* _ASSIGNED TASK_:
Change every "Flughafen" to "Airport" across all the saved entries below, and reproduce the text with nothing else altered. Leave the pictures out of your answer.

Saved entries:
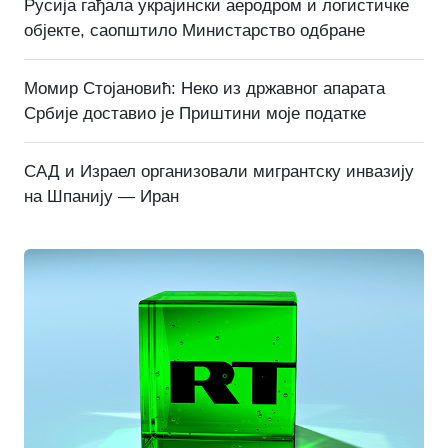
Русија гађала украјински аеродром и логистичке
објекте, саопштило Министарство одбране
Момир Стојановић: Неко из државног апарата
Србије доставио је Приштини моје податке
САД и Израел организовали мигрантску инвазију
на Шпанију — Иран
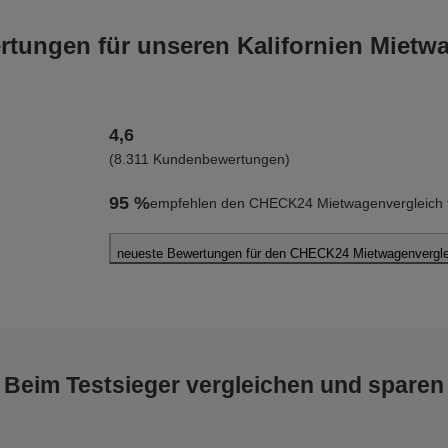
ungen für unseren Kalifornien Mietw
4,6
(8.311 Kundenbewertungen)
95 %
empfehlen den CHECK24 Mietwagenvergleich fü
neueste Bewertungen für den CHECK24 Mietwagenvergleic
Christian S.
abgegeben am 08.08.2026
Abholort: San Francisco Flughafen
Vermieter: Alamo
Beim Testsieger vergleichen und sparen
Arkadiusz C.
abgegeben am 07.08.2026
Abholort: San Francisco Flughafen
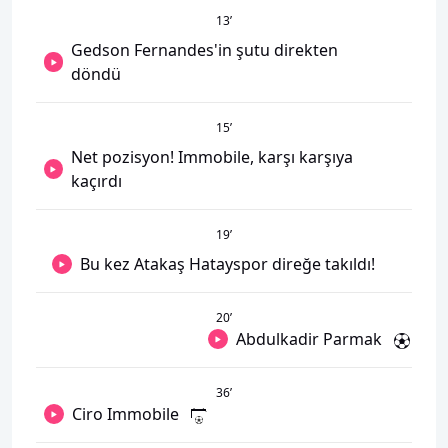
13
’
Gedson Fernandes'in şutu direkten
döndü
15
’
Net pozisyon! Immobile, karşı karşıya
kaçırdı
19
’
Bu kez Atakaş Hatayspor direğe takıldı!
20
’
Abdulkadir Parmak
36
’
Ciro Immobile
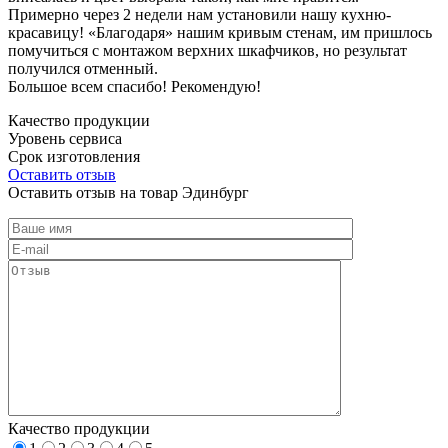
Примерно через 2 недели нам установили нашу кухню-
красавицу! «Благодаря» нашим кривым стенам, им пришлось
помучиться с монтажом верхних шкафчиков, но результат
получился отменный.
Большое всем спасибо! Рекомендую!
Качество продукции
Уровень сервиса
Срок изготовления
Оставить отзыв
Оставить отзыв на товар Эдинбург
Качество продукции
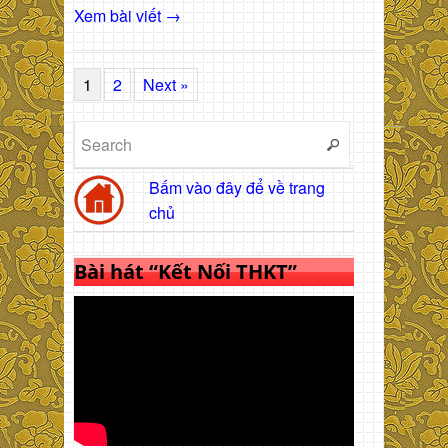
Xem bài viết →
1
2
Next »
Bấm vào đây để về trang
chủ
Bài hát “Kết Nối THKT”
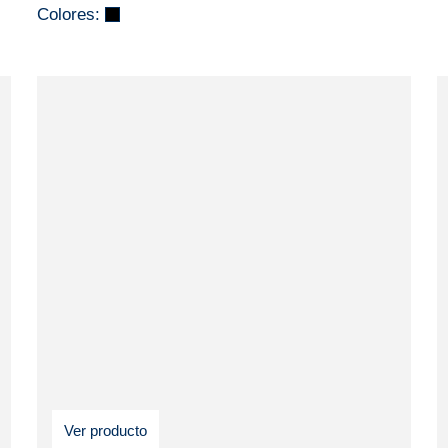
Colores:
Ver producto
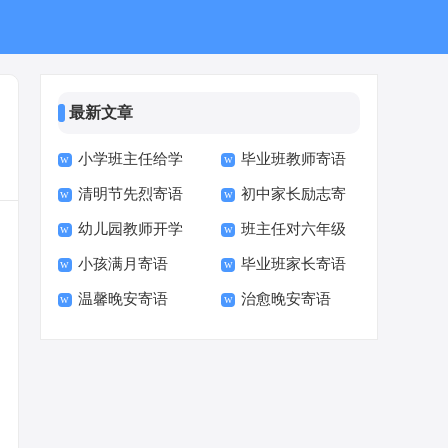
最新文章
小学班主任给学
毕业班教师寄语
清明节先烈寄语
初中家长励志寄
生的寄语
甄选
幼儿园教师开学
班主任对六年级
语
小孩满月寄语
毕业班家长寄语
寄语
学生的寄语
温馨晚安寄语
治愈晚安寄语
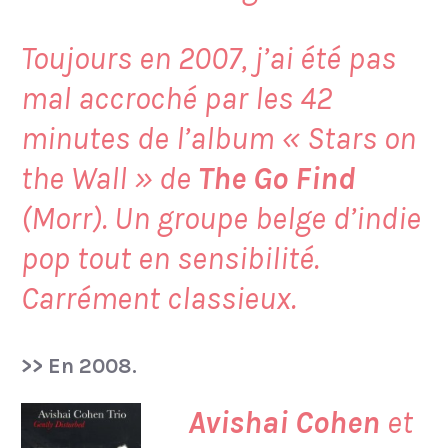
Toujours en 2007, j’ai été pas
mal accroché par les 42
minutes de l’album « Stars on
the Wall » de
The Go Find
(Morr). Un groupe belge d’indie
pop tout en sensibilité.
Carrément classieux.
>> En 2008.
Avishai Cohen
et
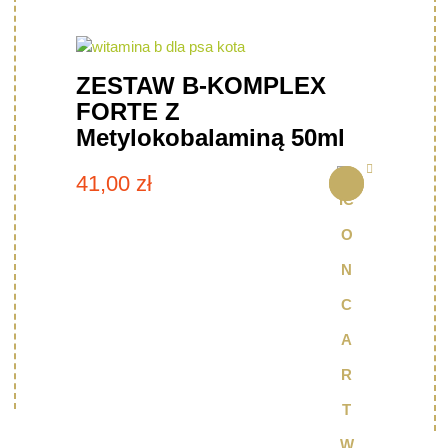
ZESTAW B-KOMPLEX
FORTE Z
Metylokobalaminą 50ml
41,00
zł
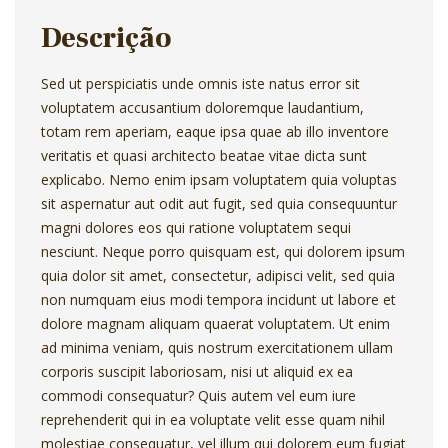
Descrição
Sed ut perspiciatis unde omnis iste natus error sit
voluptatem accusantium doloremque laudantium,
totam rem aperiam, eaque ipsa quae ab illo inventore
veritatis et quasi architecto beatae vitae dicta sunt
explicabo. Nemo enim ipsam voluptatem quia voluptas
sit aspernatur aut odit aut fugit, sed quia consequuntur
magni dolores eos qui ratione voluptatem sequi
nesciunt. Neque porro quisquam est, qui dolorem ipsum
quia dolor sit amet, consectetur, adipisci velit, sed quia
non numquam eius modi tempora incidunt ut labore et
dolore magnam aliquam quaerat voluptatem. Ut enim
ad minima veniam, quis nostrum exercitationem ullam
corporis suscipit laboriosam, nisi ut aliquid ex ea
commodi consequatur? Quis autem vel eum iure
reprehenderit qui in ea voluptate velit esse quam nihil
molestiae consequatur, vel illum qui dolorem eum fugiat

* _YOUR SOLUTION_:
Русија гађала украјински аеродром и логистичке
објекте, саопштило Министарство одбране
Момир Стојановић: Неко из државног апарата
Србије доставио је Приштини моје податке
САД и Израел организовали мигрантску инвазију
на Шпанију — Иран
ungen für unseren Kalifornien Mietw
4,6
(8.311 Kundenbewertungen)
95 %
empfehlen den CHECK24 Mietwagenvergleich fü
neueste Bewertungen für den CHECK24 Mietwagenvergleic
Christian S.
abgegeben am 08.08.2026
Abholort: San Francisco Airport
Vermieter: Alamo
Beim Testsieger vergleichen und sparen
Arkadiusz C.
abgegeben am 07.08.2026
Abholort: San Francisco Airport
13
’
Gedson Fernandes'in şutu direkten
döndü
15
’
Net pozisyon! Immobile, karşı karşıya
kaçırdı
19
’
Bu kez Atakaş Hatayspor direğe takıldı!
20
’
Abdulkadir Parmak
36
’
Ciro Immobile
Примерно через 2 недели нам установили нашу кухню-
красавицу! «Благодаря» нашим кривым стенам, им пришлось
помучиться с монтажом верхних шкафчиков, но результат
получился отменный.
Большое всем спасибо! Рекомендую!
Качество продукции
Уровень сервиса
Срок изготовления
Оставить отзыв
Оставить отзыв на товар Эдинбург
Качество продукции
Xem bài viết →
1
2
Next »
Bấm vào đây để về trang
chủ
Bài hát “Kết Nối THKT”
Colores:
Ver producto
最新文章
小学班主任给学
毕业班教师寄语
清明节先烈寄语
初中家长励志寄
生的寄语
甄选
幼儿园教师开学
班主任对六年级
语
小孩满月寄语
毕业班家长寄语
寄语
学生的寄语
温馨晚安寄语
治愈晚安寄语
Toujours en 2007, j’ai été pas
mal accroché par les 42
minutes de l’album « Stars on
the Wall » de
The Go Find
(Morr). Un groupe belge d’indie
pop tout en sensibilité.
Carrément classieux.
>> En 2008.
Avishai Cohen
et
ZESTAW B-KOMPLEX
FORTE Z
Metylokobalaminą 50ml
41,00
zł
Descrição
Sed ut perspiciatis unde omnis iste natus error sit
voluptatem accusantium doloremque laudantium,
totam rem aperiam, eaque ipsa quae ab illo inventore
veritatis et quasi architecto beatae vitae dicta sunt
explicabo. Nemo enim ipsam voluptatem quia voluptas
sit aspernatur aut odit aut fugit, sed quia consequuntur
magni dolores eos qui ratione voluptatem sequi
nesciunt. Neque porro quisquam est, qui dolorem ipsum
quia dolor sit amet, consectetur, adipisci velit, sed quia
non numquam eius modi tempora incidunt ut labore et
dolore magnam aliquam quaerat voluptatem. Ut enim
ad minima veniam, quis nostrum exercitationem ullam
corporis suscipit laboriosam, nisi ut aliquid ex ea
commodi consequatur? Quis autem vel eum iure
reprehenderit qui in ea voluptate velit esse quam nihil
molestiae consequatur, vel illum qui dolorem eum fugiat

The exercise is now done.